A health savings account is only available to those with a qualified high-deductible health insurance plan. Those who have an eligible plan with single coverage can contribute $3,500 to an HSA in 2019, while those with family coverage can contribute up to $7,000. Money contributed to these accounts is tax deductible, grows tax-free and can be used tax-free for qualified medical expenses. At age 65, withdrawals can be made from an HSA for any reason and only regular income taxes will apply, the same way withdrawals from traditional 401(k) plans and IRAs are treated in retirement.

Use the Right Investment Strategy

It isn’t enough to simply save money for retirement. It must also be invested properly. “Don’t just throw it in an S&P 500 fund and hope for the best,” Parks says. Index funds like these that track market benchmarks are popular, but they shouldn’t represent your entire investment strategy.

Instead, your money should be diversified and placed in several investment funds that are in line with your financial goals. For instance, millennial workers may want to put their retirement savings in aggressive growth funds to maximize their money. Meanwhile, those who are a few years from retirement need their investments to outpace inflation, but avoid significant losses in the event of a market downturn. “You don’t want to carry too high of a risk,” Conrad says.

Since selecting the right investment strategy can be complex and depends upon personal factors, it may be best to consult with a financial professional for assistance.

Consider an Annuity

Social Security provides guaranteed monthly income, regardless of how the market performs. An annuity can do the same, and Winn predicts a surge in their usage as worries about Social Security mount.

Variable annuities are offered by insurance companies, invest money into mutual funds and make regular payments to owners. They can provide peace of mind, but they may not be right for everyone. Annuity payments are fixed and in many cases, if the owner dies prematurely, any extra principal is pocketed by the insurer. There may not be any death benefit.

As with other investments, it’s wise to consult with an unbiased, trusted financial advisor before buying an annuity.
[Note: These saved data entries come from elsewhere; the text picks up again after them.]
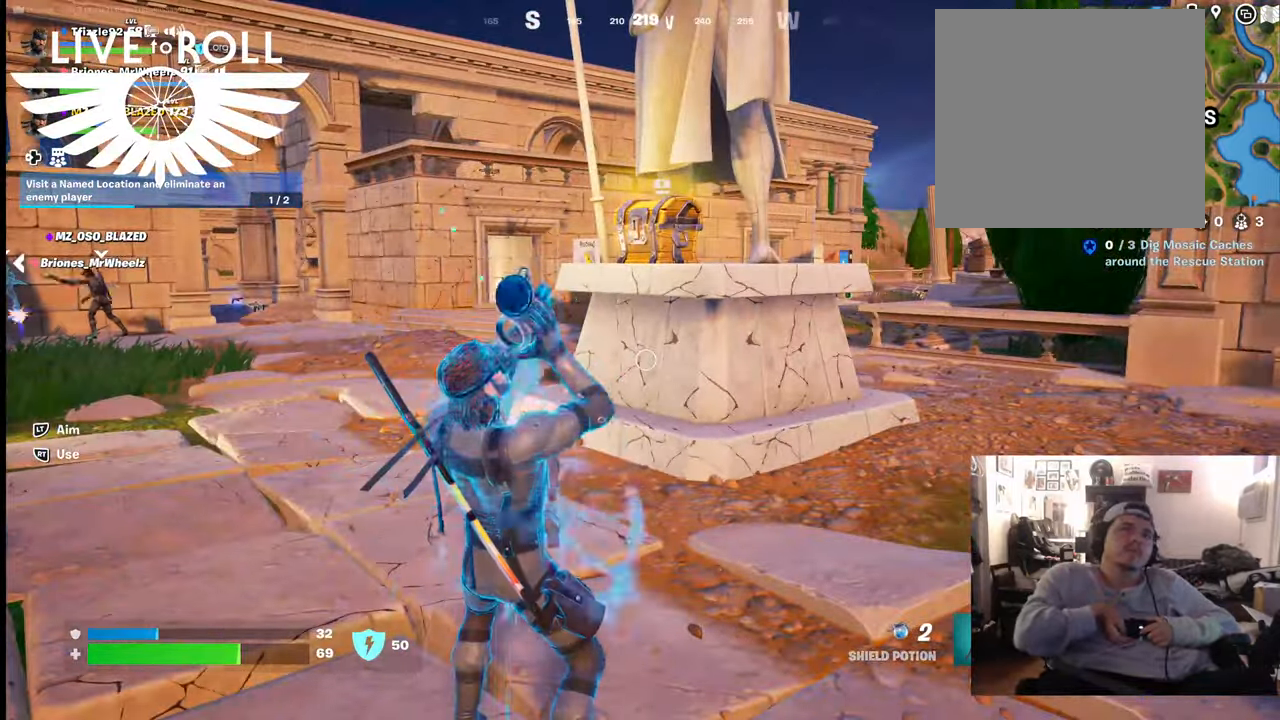
{"buttons": [], "left_stick": "center", "right_stick": "center", "events": []}
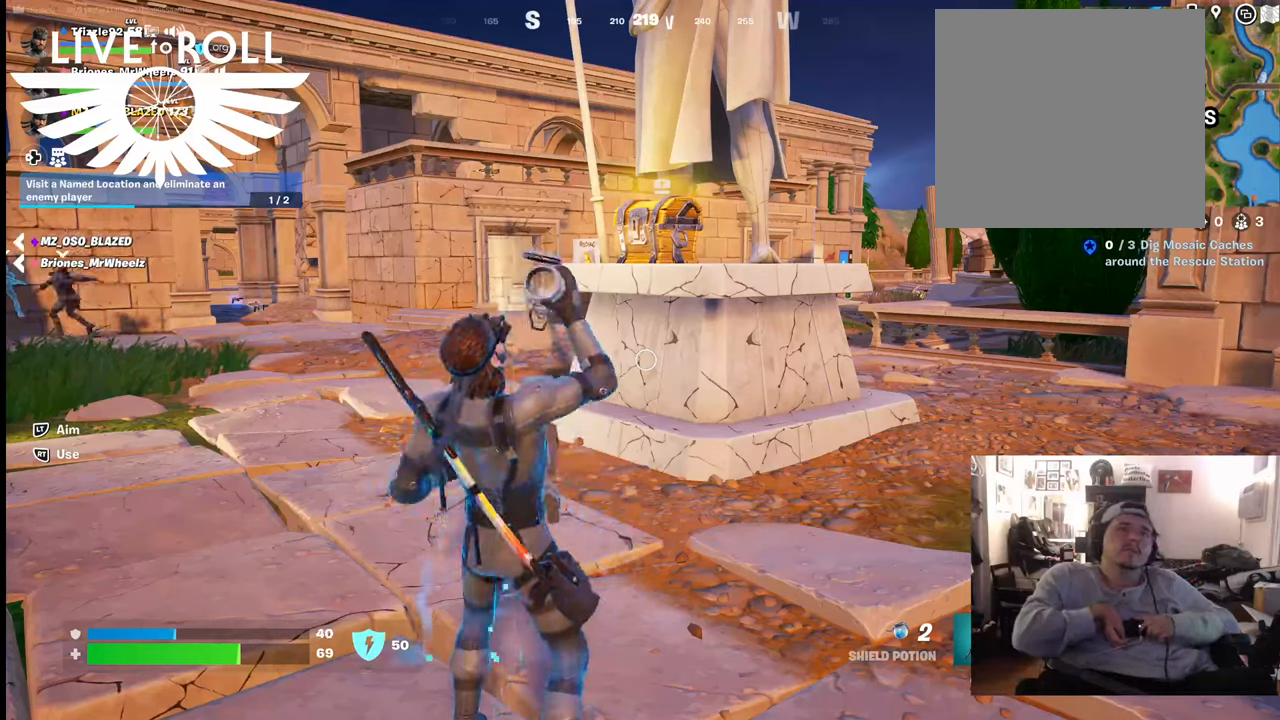
{"buttons": [], "left_stick": "center", "right_stick": "center", "events": []}
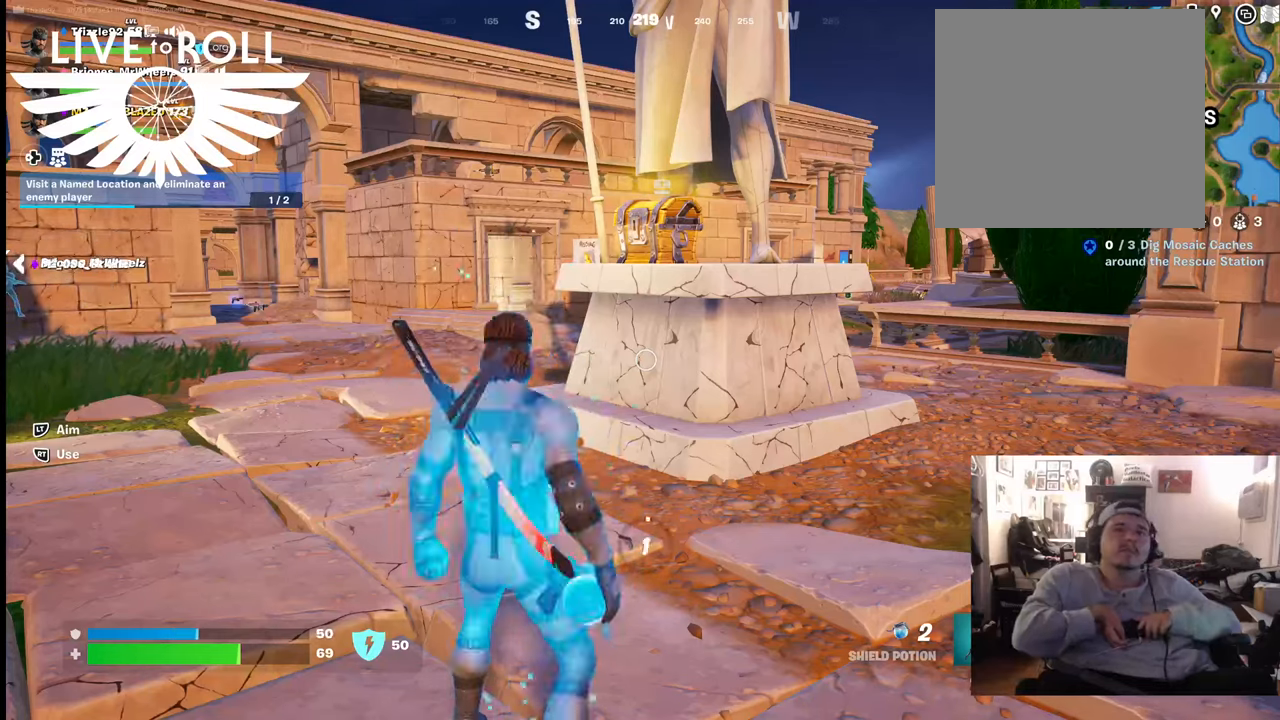
{"buttons": ["R2"], "left_stick": "center", "right_stick": "center", "events": [[33, "R2", "down"], [167, "R2", "up"], [367, "R2", "down"]]}
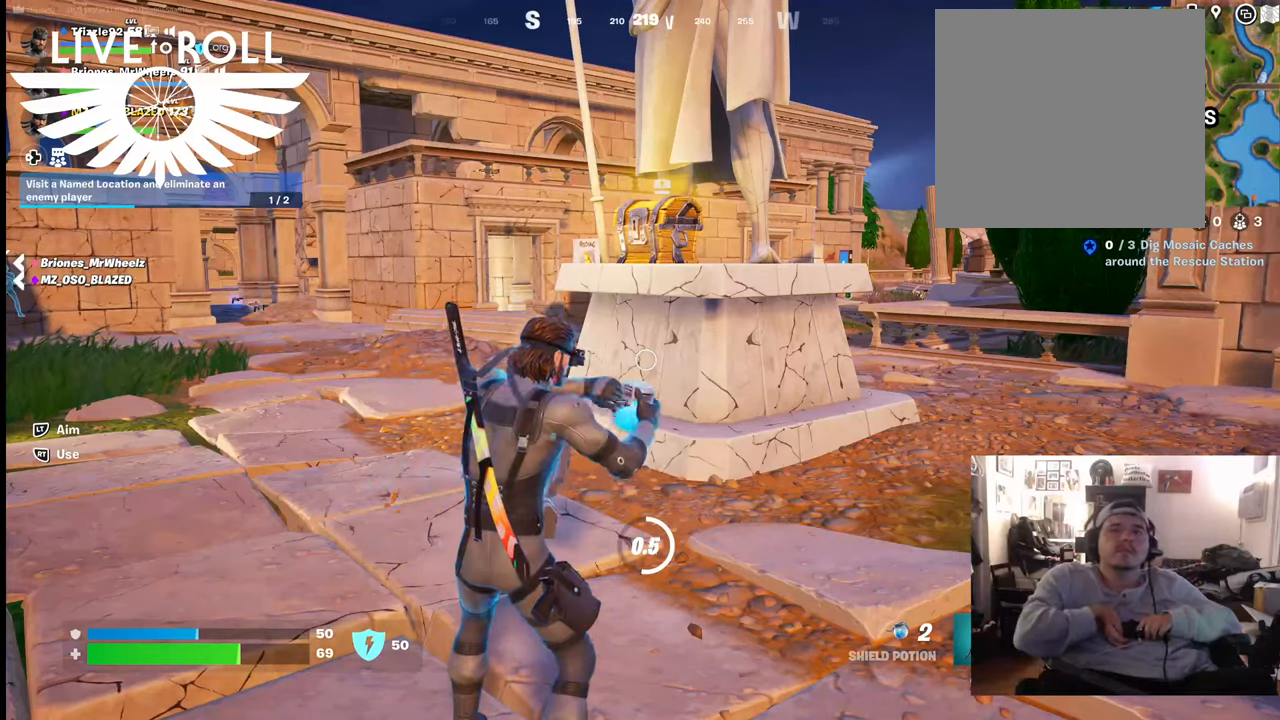
{"buttons": [], "left_stick": "center", "right_stick": "center", "events": [[33, "R2", "up"], [167, "R2", "down"], [333, "R2", "up"]]}
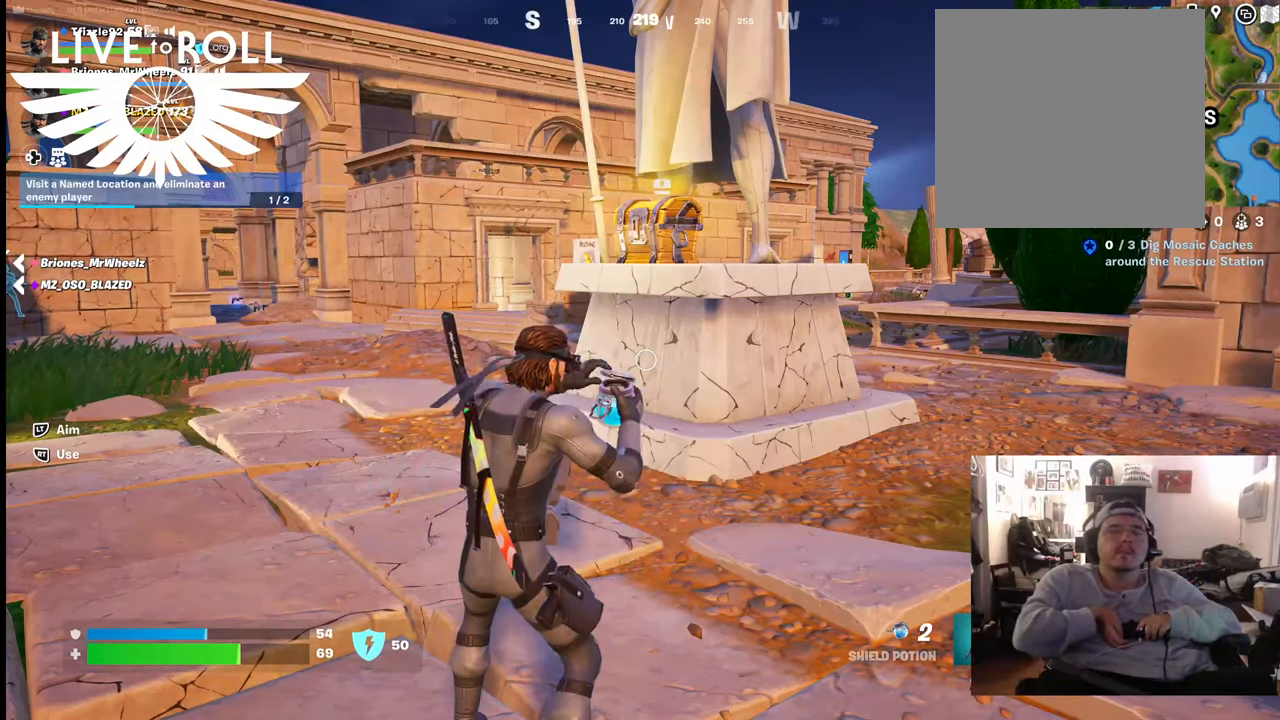
{"buttons": [], "left_stick": "center", "right_stick": "center", "events": []}
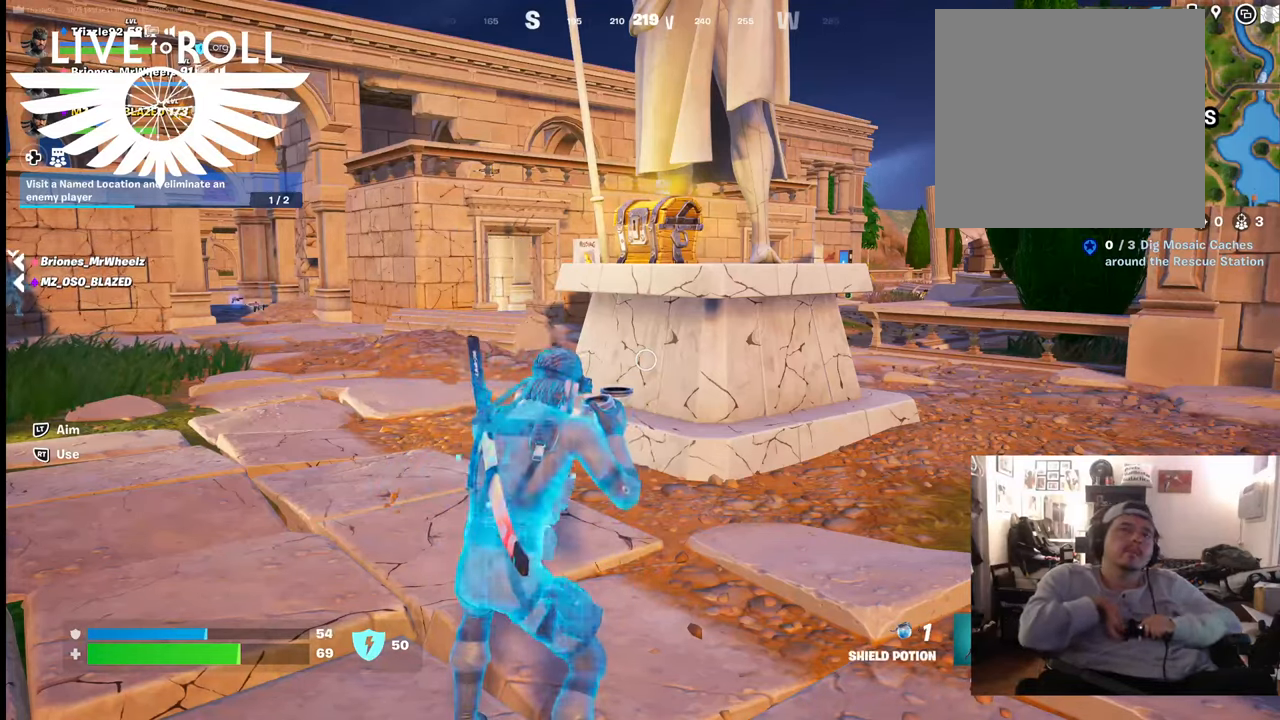
{"buttons": [], "left_stick": "center", "right_stick": "center", "events": []}
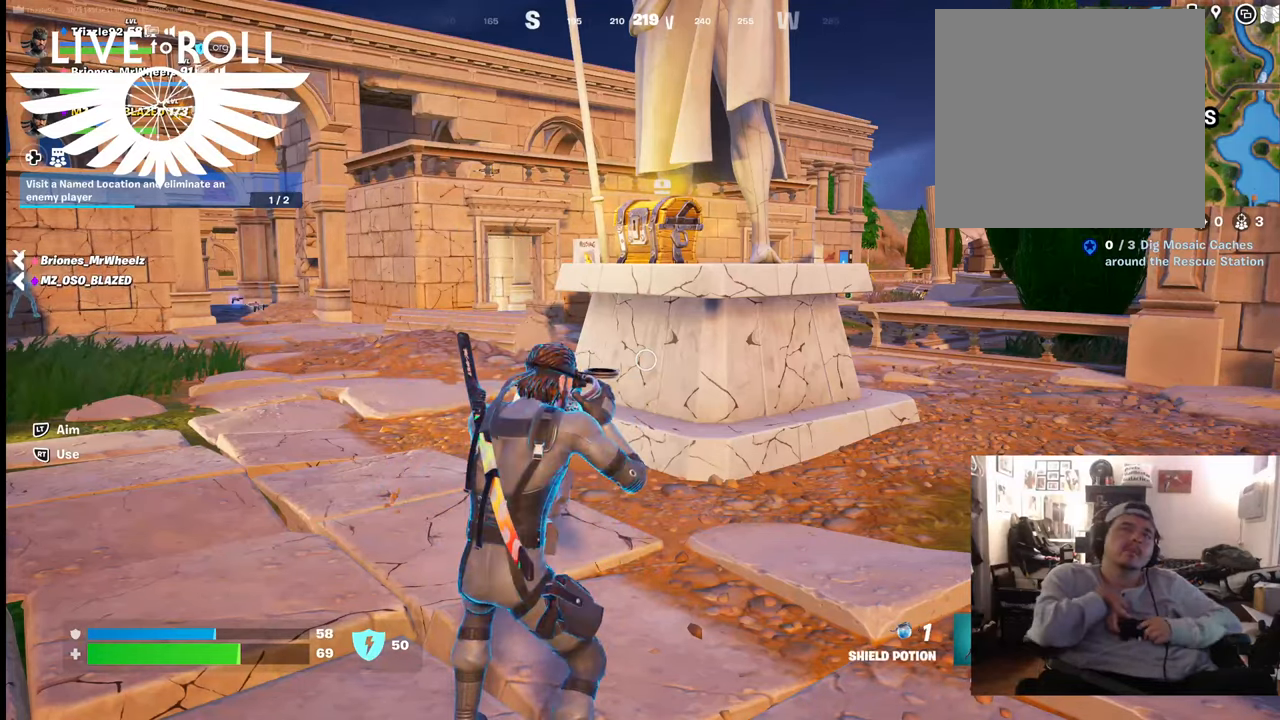
{"buttons": [], "left_stick": "center", "right_stick": "center", "events": []}
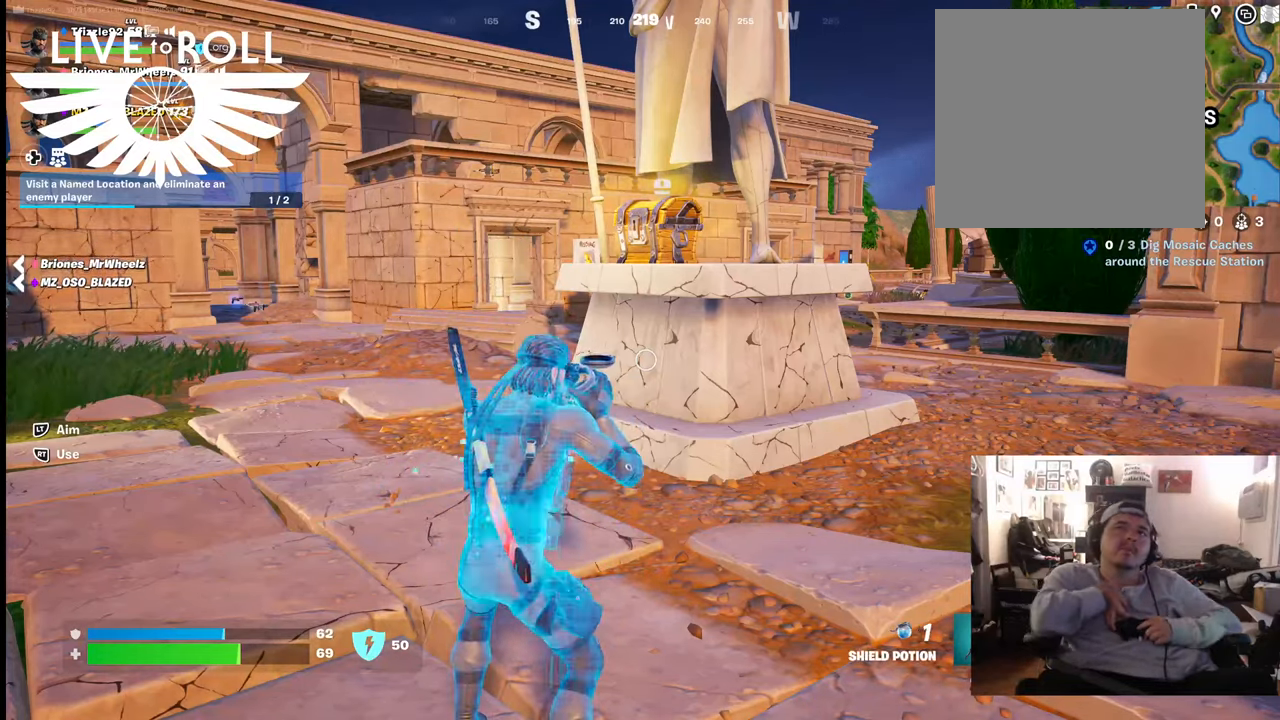
{"buttons": [], "left_stick": "center", "right_stick": "center", "events": []}
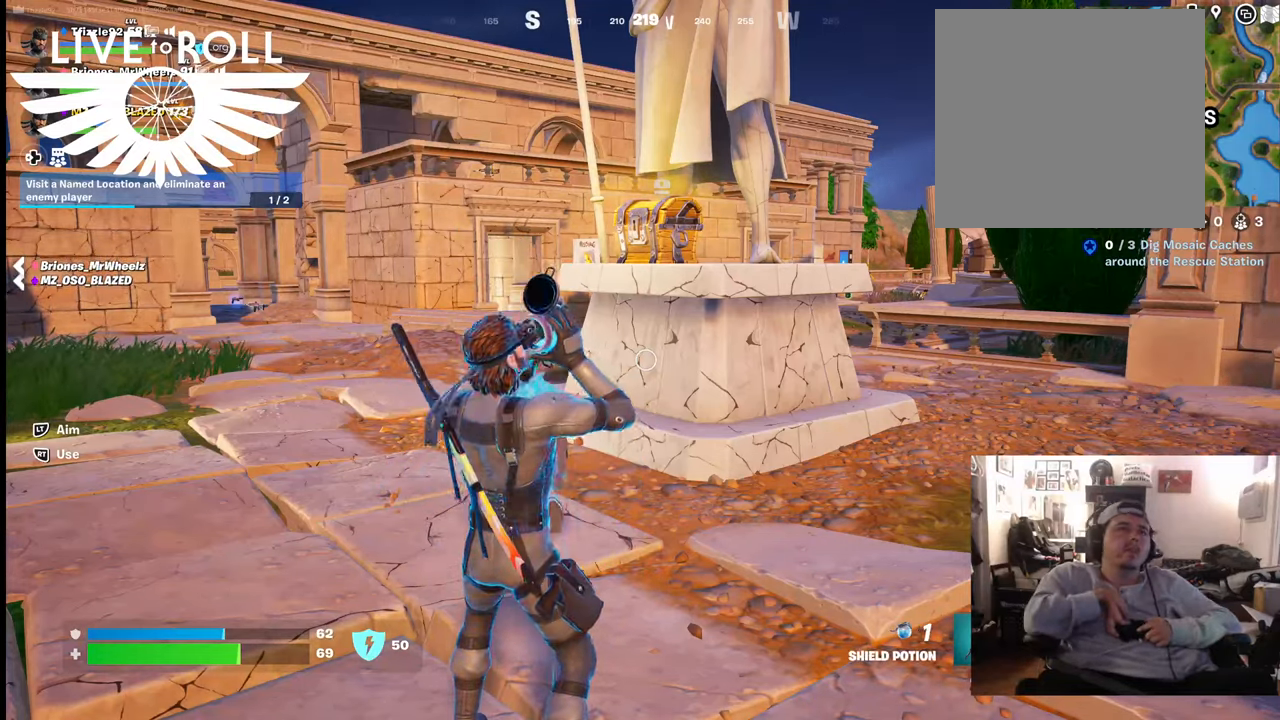
{"buttons": [], "left_stick": "center", "right_stick": "center", "events": []}
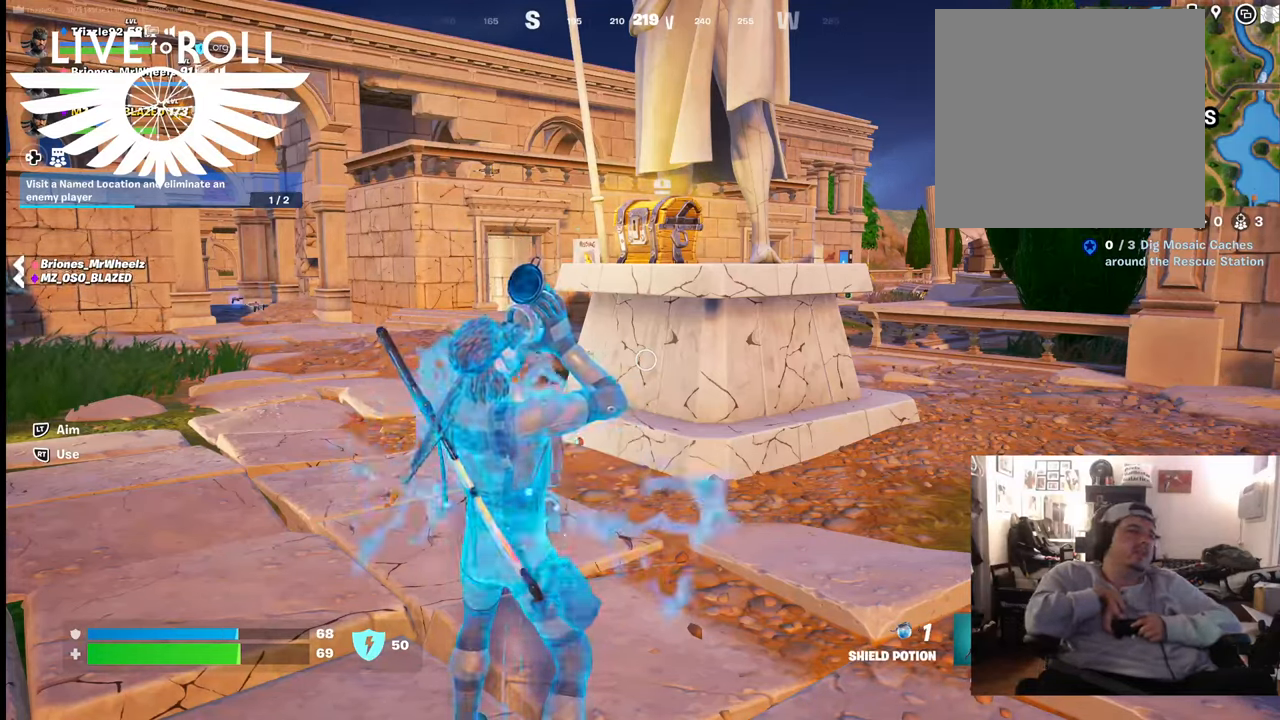
{"buttons": [], "left_stick": "center", "right_stick": "center", "events": []}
And if you’re older, don’t buy an annuity simply because you think Social Security may become insolvent. “People in their 50s and up should feel comfortable using Social Security,” Winn says.

Consider Claiming Social Security Early

While the current full retirement age is 66, workers can begin claiming benefits as young as 62. Doing so locks in a permanent 30% reduction in the benefit amount, however. With the future of Social Security hazy, it may be tempting to claim early to ensure you get as much as possible before the program is unable to pay out claims fully.

“I’m an optimist by nature, but I’m also a realist,” Parks says. “I would say take the money and run.”

Still, it is possible that Congress will enact reforms for Social Security in the coming years that will eliminate the possibility of a shortfall in 2035. In that case, waiting to claim benefits could be the more lucrative choice. Married couples may be able to hedge their bets by claiming one spouse’s Social Security benefits early and letting the other spouse wait. “For couples, it makes sense to look strategically at both,” Conrad says.

While no one knows exactly what the future will hold for Social Security, it’s wise not to leave your retirement to chance. Use these strategies and talk to a financial advisor to ensure you’re ready if this safety net disappears before you retire.